Who are these “activities of individuals with loose morals”
The special police outfits will be stationed mostly on main, central streets.
The decision to start ‘monitoring morality’ was made after “appeals from citizens living in the capital who had observed negative social occurrences”, reports Elshad Hajiyev, head of the press service of the Baku Main Police Department.
He says that in nightclubs, hotels and on the central streets of the capital “there are occurrences that conflict with the public sense of morality and ethics.”
The police have thus decided to suppress “behavior that does not comply with national and moral values” and the “activities of individuals with loose morals.”
Hajiyev does not elaborate on what falls into these categories.
Most perceived the move as a declaration of a war on prostitution.
Scepticism on social networks
The news was met with scepticism on Facebook.
The public sees the police’s attempt to tackle subjects that should not concern them – morality and ethics.
Here are some of the comments:
“Prostitution is one thing. But we are talking about ‘immoral behavior’ and ‘national mentality.’ This is something that does not exist”
“None of the brothels in Baku work without police protection. What are they going to do, fight themselves?”
“All this really means is that the price of prostitution will rise.”
How legal is it?
Human rights activist Eldar Zeynalov believes that special police units will also “hunt down” homeless people and beggars, but their main target will be sex workers.
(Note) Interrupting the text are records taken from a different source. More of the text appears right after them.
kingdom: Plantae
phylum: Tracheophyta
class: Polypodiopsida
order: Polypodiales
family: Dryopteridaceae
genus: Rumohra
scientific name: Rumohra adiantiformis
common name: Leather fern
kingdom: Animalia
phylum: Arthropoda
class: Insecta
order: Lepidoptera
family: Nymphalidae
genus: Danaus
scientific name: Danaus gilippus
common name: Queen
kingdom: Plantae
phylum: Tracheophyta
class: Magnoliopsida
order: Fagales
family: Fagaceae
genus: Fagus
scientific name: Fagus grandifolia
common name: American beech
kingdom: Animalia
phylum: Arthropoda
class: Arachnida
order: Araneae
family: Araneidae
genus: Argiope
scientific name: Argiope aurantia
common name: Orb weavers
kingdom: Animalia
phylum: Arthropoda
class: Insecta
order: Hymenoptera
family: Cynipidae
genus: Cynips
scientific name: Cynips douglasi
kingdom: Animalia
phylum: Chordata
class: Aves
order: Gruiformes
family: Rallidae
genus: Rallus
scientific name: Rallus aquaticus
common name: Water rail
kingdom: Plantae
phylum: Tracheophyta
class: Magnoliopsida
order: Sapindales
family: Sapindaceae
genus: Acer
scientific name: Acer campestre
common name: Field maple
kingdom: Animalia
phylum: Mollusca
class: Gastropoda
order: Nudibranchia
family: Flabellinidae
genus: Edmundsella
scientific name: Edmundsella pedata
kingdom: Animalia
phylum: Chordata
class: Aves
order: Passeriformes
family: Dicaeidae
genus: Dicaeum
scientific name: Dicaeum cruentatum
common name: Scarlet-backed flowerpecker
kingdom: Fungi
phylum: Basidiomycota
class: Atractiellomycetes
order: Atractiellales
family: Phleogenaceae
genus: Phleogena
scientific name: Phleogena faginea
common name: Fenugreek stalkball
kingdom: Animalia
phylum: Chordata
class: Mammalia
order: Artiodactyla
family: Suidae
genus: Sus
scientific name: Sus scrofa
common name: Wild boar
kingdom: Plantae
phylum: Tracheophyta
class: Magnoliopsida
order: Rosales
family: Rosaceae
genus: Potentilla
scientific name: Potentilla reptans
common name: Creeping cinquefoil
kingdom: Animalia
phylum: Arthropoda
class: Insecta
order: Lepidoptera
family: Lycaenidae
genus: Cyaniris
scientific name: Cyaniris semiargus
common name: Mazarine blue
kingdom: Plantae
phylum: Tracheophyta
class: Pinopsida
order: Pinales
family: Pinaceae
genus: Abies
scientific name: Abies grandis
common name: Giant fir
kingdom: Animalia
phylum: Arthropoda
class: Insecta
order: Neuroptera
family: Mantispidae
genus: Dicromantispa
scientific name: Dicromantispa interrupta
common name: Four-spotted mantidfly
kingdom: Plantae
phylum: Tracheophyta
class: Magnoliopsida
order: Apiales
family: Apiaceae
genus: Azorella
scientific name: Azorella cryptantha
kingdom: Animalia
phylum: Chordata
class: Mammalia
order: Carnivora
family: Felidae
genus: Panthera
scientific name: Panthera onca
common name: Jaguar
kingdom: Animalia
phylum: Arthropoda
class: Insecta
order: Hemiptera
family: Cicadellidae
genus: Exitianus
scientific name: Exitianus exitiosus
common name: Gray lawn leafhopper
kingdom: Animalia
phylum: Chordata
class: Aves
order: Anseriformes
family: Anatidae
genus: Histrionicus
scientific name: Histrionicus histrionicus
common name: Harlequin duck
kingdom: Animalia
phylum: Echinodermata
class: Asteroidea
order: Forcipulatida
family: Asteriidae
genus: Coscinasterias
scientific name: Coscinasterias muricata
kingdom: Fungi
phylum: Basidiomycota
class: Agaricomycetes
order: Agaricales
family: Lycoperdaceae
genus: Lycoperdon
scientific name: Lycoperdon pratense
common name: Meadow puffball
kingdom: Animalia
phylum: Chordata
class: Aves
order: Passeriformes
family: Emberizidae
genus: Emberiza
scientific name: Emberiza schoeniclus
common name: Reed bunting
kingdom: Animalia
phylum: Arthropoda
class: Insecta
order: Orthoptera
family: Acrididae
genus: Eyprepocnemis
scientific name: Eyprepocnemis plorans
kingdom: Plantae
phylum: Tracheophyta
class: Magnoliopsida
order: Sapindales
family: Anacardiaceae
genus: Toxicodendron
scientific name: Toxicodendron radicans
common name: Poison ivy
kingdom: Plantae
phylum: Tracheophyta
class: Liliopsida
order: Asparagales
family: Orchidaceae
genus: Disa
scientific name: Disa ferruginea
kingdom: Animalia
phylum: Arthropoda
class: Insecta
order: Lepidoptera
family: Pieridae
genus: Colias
Zeynalov says that this campaign is not about the struggle for morality, but rather the desire to receive “dividends” from sex workers:
“It is no secret that tourists from Arab countries employ the services of local sex workers quite often and pay generously. And when the tourist season is over, the girls have earned a fair amount of money, and now it’s time to share it with the police”, says Zeynalov.
Lawyer Asabali Mustafaev, in a comment to the Turan news agency, mentioned the fact that there is no legal definition of “public morality” or “national mentality,” and that any assessment of these concepts is subjective.
Under Azerbaijani law, brothel owners are only criminally liable for maintenance of the brothel, and for engaging in prostitution they face at worst a small fine.